Problem to work on →
Every line holding "Baden" should be copied from the records below.

Information given →
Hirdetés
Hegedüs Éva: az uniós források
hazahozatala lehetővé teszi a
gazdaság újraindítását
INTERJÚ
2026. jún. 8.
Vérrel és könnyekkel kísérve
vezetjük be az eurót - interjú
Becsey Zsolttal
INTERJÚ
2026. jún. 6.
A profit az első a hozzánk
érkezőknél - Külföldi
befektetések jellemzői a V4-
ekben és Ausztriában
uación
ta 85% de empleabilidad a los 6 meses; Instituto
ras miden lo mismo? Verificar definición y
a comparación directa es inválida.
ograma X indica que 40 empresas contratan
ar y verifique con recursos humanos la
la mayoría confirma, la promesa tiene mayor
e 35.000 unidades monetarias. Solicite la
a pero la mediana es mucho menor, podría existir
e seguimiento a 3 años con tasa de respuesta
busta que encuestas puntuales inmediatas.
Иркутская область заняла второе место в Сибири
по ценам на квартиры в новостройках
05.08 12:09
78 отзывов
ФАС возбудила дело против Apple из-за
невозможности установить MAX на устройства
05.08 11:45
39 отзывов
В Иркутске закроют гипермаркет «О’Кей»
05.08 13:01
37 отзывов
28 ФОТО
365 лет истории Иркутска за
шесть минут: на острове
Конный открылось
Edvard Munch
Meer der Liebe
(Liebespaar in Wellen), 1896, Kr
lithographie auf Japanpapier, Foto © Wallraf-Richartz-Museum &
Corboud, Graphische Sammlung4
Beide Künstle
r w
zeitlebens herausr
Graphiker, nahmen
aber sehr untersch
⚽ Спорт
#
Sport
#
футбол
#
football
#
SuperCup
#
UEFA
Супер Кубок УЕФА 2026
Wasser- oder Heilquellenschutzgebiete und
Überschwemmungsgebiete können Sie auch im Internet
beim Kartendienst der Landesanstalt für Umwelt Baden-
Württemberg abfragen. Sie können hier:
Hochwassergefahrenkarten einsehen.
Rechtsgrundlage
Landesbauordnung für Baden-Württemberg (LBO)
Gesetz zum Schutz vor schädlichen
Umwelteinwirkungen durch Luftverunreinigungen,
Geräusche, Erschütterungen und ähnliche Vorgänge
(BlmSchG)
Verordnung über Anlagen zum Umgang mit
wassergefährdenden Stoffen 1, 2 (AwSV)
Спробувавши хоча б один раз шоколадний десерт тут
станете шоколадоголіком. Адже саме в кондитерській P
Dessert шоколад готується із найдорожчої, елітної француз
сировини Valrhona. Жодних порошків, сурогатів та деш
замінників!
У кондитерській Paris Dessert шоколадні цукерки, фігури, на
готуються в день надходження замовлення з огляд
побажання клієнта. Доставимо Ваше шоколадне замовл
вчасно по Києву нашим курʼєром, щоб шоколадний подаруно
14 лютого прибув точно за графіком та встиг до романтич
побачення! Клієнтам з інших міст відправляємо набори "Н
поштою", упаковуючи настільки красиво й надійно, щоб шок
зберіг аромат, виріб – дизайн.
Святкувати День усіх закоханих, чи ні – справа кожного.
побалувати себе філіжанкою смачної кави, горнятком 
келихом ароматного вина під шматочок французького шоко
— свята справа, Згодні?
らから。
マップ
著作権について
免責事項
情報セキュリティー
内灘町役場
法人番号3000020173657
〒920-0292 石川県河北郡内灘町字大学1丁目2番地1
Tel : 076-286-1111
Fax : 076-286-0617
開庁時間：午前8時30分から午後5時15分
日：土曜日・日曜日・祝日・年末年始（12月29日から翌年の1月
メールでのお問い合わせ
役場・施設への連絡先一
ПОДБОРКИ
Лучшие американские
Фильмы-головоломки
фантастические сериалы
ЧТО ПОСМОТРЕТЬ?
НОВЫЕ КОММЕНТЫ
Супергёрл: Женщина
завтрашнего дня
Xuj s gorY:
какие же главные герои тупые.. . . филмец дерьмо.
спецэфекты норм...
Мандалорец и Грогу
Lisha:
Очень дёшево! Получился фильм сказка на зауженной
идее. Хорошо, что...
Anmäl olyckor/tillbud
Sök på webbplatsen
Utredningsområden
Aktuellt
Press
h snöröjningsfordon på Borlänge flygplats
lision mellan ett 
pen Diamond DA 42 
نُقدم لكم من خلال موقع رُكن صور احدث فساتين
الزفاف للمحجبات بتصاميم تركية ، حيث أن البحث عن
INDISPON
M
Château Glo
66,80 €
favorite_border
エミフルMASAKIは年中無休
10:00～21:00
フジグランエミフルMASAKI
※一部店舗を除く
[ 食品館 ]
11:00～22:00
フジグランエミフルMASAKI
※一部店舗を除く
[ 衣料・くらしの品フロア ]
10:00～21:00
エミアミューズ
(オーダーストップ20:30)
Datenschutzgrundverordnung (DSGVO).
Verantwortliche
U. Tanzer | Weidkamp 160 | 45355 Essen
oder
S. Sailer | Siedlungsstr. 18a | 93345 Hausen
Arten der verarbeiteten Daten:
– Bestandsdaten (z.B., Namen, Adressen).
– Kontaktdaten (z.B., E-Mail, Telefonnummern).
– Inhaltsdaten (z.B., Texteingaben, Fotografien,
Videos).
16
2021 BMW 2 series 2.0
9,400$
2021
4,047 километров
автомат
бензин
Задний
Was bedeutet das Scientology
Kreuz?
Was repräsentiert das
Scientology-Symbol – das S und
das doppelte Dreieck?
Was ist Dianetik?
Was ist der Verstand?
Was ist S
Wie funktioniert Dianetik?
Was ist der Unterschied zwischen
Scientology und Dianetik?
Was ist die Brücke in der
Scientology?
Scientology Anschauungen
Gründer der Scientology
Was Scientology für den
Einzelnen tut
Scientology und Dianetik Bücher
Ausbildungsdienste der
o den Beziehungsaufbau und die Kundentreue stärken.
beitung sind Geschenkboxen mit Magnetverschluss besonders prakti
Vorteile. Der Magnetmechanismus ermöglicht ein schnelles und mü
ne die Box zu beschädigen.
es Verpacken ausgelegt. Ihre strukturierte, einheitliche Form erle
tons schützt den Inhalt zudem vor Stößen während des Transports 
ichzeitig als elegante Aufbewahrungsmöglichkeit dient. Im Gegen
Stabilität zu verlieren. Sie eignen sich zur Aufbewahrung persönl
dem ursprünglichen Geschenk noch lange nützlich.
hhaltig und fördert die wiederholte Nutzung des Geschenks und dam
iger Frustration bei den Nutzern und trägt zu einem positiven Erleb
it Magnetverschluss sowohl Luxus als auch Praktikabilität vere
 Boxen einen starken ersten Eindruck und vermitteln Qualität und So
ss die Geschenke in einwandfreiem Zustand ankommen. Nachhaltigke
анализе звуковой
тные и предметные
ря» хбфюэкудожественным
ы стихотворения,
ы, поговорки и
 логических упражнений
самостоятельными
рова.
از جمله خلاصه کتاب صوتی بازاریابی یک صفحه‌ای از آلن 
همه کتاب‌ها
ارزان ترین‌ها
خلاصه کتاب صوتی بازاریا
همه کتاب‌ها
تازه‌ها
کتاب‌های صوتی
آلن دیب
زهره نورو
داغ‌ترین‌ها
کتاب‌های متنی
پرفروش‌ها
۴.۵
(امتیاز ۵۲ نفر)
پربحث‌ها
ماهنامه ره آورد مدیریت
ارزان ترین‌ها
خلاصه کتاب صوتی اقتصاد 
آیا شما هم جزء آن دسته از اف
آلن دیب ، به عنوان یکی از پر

Your response →
beim Kartendienst der Landesanstalt für Umwelt Baden-
Landesbauordnung für Baden-Württemberg (LBO)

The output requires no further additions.